[Design files in plain text]

BEGIN

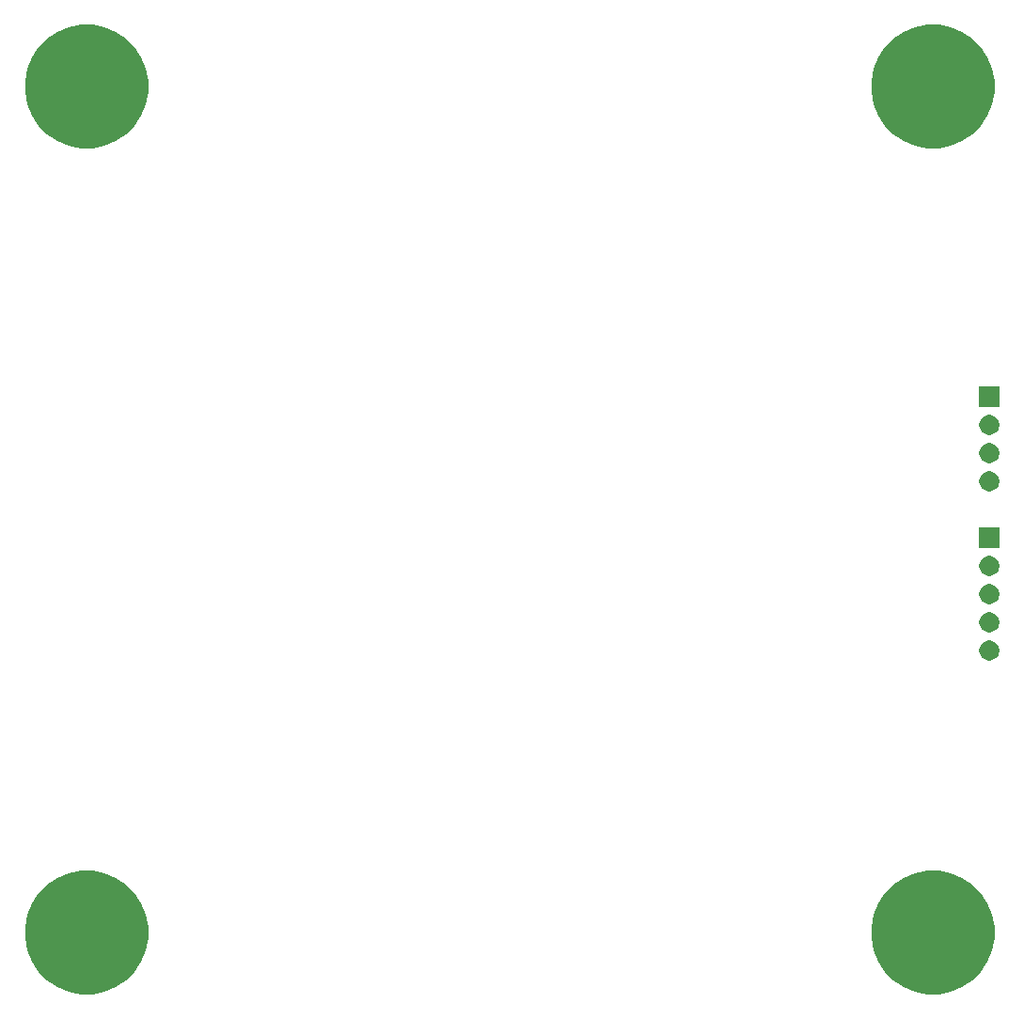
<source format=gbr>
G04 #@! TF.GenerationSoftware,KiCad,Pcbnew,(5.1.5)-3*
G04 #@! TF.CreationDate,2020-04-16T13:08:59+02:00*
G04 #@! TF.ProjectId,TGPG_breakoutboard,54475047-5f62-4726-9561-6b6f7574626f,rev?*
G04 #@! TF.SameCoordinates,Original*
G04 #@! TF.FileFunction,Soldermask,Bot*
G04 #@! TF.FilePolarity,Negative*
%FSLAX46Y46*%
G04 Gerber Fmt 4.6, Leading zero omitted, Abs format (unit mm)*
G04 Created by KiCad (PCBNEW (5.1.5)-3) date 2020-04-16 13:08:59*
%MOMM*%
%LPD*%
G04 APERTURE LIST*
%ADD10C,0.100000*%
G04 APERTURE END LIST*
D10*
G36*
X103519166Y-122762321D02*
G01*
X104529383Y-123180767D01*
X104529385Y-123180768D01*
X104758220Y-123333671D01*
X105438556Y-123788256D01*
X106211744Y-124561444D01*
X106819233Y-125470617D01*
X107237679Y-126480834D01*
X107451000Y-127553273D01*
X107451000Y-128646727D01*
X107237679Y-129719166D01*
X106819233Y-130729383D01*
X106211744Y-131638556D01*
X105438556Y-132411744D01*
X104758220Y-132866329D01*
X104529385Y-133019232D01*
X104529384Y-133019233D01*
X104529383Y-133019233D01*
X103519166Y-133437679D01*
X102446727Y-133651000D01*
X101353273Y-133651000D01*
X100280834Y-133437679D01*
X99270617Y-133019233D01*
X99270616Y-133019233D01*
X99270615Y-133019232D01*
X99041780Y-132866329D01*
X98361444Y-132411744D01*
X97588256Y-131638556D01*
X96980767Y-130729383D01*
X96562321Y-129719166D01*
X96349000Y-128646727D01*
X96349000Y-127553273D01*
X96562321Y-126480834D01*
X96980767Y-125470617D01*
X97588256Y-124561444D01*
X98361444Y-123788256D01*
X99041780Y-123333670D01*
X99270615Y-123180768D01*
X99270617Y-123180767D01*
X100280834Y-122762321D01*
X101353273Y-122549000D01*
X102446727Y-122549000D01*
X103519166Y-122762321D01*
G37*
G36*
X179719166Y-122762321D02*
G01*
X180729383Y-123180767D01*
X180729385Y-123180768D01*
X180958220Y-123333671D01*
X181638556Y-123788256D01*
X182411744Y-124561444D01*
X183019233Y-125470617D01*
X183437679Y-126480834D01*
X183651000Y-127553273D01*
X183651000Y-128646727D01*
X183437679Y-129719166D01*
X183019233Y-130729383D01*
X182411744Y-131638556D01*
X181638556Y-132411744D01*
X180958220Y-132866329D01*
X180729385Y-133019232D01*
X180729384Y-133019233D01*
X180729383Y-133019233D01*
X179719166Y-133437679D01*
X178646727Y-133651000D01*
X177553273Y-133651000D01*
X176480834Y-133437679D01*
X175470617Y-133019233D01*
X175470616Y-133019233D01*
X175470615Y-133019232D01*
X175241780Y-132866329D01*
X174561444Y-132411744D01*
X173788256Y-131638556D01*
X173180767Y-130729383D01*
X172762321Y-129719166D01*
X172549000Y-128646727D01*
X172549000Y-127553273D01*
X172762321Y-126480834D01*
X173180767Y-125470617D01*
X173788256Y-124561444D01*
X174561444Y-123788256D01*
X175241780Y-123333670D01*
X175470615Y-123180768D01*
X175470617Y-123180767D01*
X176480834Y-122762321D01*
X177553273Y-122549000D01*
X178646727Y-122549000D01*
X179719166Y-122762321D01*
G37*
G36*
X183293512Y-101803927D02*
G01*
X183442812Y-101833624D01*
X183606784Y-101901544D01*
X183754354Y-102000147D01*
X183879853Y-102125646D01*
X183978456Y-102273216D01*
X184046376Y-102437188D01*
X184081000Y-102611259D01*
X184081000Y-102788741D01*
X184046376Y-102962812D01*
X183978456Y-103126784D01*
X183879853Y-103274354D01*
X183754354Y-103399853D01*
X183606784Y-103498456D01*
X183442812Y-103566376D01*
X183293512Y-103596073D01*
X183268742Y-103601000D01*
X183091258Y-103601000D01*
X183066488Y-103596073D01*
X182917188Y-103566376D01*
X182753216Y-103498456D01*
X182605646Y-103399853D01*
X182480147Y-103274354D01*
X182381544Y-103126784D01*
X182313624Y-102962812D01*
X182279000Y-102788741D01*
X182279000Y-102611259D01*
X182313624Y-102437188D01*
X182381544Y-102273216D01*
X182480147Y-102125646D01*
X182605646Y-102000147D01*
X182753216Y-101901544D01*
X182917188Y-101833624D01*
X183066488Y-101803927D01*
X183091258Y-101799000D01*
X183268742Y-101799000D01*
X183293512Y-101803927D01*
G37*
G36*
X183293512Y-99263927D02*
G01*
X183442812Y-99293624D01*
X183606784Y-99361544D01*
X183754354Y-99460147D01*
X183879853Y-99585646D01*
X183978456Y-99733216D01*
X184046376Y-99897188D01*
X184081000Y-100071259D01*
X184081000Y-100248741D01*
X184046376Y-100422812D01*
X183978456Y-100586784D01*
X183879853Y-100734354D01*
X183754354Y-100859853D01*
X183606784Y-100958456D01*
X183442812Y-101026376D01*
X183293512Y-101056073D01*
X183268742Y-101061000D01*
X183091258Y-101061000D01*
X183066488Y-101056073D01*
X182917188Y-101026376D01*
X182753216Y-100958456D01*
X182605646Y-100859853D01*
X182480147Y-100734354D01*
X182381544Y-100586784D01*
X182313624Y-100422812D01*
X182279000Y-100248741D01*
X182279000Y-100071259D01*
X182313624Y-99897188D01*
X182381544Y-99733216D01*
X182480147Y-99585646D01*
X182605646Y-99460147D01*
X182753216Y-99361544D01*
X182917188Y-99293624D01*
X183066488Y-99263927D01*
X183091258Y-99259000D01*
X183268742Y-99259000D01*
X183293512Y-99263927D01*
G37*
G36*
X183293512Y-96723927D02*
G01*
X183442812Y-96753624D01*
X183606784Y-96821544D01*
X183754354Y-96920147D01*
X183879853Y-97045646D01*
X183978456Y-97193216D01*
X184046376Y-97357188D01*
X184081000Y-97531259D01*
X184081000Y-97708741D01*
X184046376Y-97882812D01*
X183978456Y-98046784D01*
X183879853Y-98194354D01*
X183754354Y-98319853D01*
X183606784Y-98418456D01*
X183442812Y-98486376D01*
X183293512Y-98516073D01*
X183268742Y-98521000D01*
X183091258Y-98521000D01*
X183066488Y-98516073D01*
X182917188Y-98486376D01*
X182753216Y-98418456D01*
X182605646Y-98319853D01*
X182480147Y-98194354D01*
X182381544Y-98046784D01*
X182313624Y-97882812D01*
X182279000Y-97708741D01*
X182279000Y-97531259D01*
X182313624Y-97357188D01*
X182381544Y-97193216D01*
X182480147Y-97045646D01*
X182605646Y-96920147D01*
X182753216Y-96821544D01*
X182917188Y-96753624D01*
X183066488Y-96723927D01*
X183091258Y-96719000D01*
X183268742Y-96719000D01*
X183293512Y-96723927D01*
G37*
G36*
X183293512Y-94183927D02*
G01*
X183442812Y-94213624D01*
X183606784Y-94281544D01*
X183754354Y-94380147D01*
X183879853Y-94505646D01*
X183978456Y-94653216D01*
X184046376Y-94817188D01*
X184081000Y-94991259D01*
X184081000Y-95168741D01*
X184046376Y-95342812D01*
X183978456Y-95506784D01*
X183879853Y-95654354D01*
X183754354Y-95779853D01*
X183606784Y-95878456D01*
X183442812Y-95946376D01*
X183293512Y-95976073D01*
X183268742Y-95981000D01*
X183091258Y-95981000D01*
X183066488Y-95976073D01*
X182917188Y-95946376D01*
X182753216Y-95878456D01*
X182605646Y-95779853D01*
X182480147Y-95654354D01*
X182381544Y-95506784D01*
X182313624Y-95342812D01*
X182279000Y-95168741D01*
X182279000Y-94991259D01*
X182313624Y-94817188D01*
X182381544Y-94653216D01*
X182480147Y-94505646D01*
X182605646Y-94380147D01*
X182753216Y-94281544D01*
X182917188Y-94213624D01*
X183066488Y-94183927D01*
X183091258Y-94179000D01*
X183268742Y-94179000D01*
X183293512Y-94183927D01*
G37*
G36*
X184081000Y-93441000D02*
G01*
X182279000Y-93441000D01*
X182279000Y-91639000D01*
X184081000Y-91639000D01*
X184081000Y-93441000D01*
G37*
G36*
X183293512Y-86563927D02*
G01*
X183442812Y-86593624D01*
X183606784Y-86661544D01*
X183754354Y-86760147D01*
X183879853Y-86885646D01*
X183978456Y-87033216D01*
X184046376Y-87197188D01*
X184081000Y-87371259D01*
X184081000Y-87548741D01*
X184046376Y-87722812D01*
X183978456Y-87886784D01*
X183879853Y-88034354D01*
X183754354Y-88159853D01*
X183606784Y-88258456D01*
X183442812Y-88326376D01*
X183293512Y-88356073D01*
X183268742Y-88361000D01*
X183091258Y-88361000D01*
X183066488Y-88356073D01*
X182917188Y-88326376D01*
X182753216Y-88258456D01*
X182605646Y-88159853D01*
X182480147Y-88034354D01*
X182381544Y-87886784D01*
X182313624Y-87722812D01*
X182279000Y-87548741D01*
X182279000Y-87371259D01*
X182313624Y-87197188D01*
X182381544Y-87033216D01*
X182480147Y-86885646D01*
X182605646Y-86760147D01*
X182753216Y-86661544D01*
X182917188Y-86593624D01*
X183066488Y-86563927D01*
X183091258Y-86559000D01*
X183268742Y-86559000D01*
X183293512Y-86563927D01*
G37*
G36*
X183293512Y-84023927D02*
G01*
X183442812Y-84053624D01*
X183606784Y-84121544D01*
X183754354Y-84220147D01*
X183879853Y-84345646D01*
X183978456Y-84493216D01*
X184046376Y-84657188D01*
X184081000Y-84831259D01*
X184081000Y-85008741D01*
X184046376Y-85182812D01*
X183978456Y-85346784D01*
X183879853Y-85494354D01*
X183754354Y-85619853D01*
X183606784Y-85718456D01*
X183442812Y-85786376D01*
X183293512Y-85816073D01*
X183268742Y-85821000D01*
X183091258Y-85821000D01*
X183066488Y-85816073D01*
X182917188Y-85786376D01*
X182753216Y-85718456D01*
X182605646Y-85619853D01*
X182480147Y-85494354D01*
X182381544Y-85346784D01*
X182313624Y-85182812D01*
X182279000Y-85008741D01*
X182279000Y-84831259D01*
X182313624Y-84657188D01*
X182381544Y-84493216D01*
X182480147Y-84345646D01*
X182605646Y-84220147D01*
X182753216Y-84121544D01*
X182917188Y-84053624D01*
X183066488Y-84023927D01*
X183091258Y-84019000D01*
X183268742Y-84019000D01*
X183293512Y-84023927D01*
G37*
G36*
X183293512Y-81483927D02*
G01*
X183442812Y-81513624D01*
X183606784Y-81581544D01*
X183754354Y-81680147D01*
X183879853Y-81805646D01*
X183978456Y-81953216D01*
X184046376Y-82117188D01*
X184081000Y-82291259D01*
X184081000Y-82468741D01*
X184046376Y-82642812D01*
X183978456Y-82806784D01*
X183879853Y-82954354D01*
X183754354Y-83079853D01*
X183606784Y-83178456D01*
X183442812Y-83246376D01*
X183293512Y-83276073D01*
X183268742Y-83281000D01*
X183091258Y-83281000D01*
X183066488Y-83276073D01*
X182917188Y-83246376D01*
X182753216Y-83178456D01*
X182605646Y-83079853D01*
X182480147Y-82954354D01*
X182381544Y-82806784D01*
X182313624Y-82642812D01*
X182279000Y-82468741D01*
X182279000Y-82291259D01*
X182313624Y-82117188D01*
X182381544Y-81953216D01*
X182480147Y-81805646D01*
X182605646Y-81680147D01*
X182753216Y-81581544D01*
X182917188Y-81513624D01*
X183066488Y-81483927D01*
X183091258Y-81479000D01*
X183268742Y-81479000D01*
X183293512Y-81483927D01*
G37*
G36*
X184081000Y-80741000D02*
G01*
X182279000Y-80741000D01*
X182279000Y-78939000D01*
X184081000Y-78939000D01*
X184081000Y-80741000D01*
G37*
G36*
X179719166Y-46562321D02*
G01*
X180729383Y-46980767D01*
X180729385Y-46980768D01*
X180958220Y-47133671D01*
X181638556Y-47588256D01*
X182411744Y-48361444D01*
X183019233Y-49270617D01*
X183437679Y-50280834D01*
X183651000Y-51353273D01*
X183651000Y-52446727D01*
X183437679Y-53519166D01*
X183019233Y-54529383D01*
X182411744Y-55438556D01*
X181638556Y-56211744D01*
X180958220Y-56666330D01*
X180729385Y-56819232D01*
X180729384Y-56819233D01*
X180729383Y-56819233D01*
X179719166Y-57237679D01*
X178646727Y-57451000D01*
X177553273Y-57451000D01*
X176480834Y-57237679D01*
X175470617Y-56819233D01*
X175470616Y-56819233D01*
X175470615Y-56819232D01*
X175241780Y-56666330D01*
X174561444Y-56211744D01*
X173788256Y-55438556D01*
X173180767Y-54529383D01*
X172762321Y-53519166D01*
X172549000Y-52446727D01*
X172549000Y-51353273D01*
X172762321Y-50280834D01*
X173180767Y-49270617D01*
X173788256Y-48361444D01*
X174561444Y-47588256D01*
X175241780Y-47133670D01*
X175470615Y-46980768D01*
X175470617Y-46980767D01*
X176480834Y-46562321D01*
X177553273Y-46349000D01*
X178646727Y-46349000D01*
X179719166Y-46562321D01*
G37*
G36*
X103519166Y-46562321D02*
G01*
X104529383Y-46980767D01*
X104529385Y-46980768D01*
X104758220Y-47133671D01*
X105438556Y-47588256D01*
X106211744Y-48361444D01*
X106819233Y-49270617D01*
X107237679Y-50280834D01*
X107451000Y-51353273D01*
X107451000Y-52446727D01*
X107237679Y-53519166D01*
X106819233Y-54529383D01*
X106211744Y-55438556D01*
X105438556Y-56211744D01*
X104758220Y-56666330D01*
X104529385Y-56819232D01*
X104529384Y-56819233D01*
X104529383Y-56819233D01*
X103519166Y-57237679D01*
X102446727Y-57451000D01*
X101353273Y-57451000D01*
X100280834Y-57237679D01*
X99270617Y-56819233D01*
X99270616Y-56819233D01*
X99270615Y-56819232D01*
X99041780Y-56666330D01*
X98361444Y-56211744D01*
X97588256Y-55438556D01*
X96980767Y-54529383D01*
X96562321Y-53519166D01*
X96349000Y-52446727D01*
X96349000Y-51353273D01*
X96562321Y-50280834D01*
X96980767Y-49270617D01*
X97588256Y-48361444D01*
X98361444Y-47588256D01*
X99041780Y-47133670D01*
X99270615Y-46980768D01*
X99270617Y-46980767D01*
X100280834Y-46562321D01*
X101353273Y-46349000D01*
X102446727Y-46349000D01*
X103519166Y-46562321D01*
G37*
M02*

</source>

END

# Work task
Retype each line of the data exactly, beginning with the first; include the line containing "X104529384Y-133019233D01*" and stop there, skipping every picture.

# Answer area
<source format=gbr>
G04 #@! TF.GenerationSoftware,KiCad,Pcbnew,(5.1.5)-3*
G04 #@! TF.CreationDate,2020-04-16T13:08:59+02:00*
G04 #@! TF.ProjectId,TGPG_breakoutboard,54475047-5f62-4726-9561-6b6f7574626f,rev?*
G04 #@! TF.SameCoordinates,Original*
G04 #@! TF.FileFunction,Soldermask,Bot*
G04 #@! TF.FilePolarity,Negative*
%FSLAX46Y46*%
G04 Gerber Fmt 4.6, Leading zero omitted, Abs format (unit mm)*
G04 Created by KiCad (PCBNEW (5.1.5)-3) date 2020-04-16 13:08:59*
%MOMM*%
%LPD*%
G04 APERTURE LIST*
%ADD10C,0.100000*%
G04 APERTURE END LIST*
D10*
G36*
X103519166Y-122762321D02*
G01*
X104529383Y-123180767D01*
X104529385Y-123180768D01*
X104758220Y-123333671D01*
X105438556Y-123788256D01*
X106211744Y-124561444D01*
X106819233Y-125470617D01*
X107237679Y-126480834D01*
X107451000Y-127553273D01*
X107451000Y-128646727D01*
X107237679Y-129719166D01*
X106819233Y-130729383D01*
X106211744Y-131638556D01*
X105438556Y-132411744D01*
X104758220Y-132866329D01*
X104529385Y-133019232D01*
X104529384Y-133019233D01*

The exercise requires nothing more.